So last week my sweet Avonlea left me a note on my pillow asking if she could play the computer in the morning. Unfortunately Grant found the note before I did and taking a piece of my stationary he answered it. A very confused little woman sought me out the next day. "Mommy this note is signed by you but it's not your handwriting! Did you write this?"
The note read, "No you can't play computer because you are nauthy. I have work to do. play with Grant. Mommy"
Grieved that the spelling issues didn't tip her off, I replied, "No, I didn't write that Avonlea and you did just right by coming to me and asking."
She tripped off to play the computer with my blessing.
My house is very quiet these days. That's because I'm not talking. I'm narrating a Good Friday service and I'm singing in three Easter services. So, I need to take care of the goods, grease down the engine, or whatever. Every year this happens. The week before my voice is needed it decides to go on vacation somewhere. It's rather incredible. I'm chugging lemon tea and honey and gargling salt water but the best advice I've gotten was "do not talk." It sounds so easy - zip your lips and throw away the key! But the words that would be stifle and choke and long for expression. And I have to wonder, why would God give me a voice to use for Him and then take it away when I try to do so. As this thought was making it's circuit in my mind the above story of the note keep coming up to jog alongside it. I thought about my advice to Avonlea, if in doubt over the validity of something ask the assumed giver. So I did and He replied in James 1.
"Don't be deceived, my dear brothers.
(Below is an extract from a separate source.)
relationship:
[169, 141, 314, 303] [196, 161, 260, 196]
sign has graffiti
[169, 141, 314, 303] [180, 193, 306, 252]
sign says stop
Every good and perfect gift is from above, coming down from the Father of the heavenly lights, who does not change like shifting shadows...everyone should be quick to listen, slow to speak and slow to become angry.....if anyone considers himself religious and yet does not keep a tight rein on his tongue, he deceives himself and his religion is worthless."
The light blinked on. This enforced silence is a gift. A time to be obedient to God in private before I am obedient in public. A time to chastise this unruly tongue of mine. An opportunity to examine the thoughts internally that normally would have been spoken in haste. Last year my voice came back right before I needed it and the enforced silence filled me with suppressed expression that found it's way out in the services. I pray that the same thing will happen this year and that this week of quiet will not be in vain.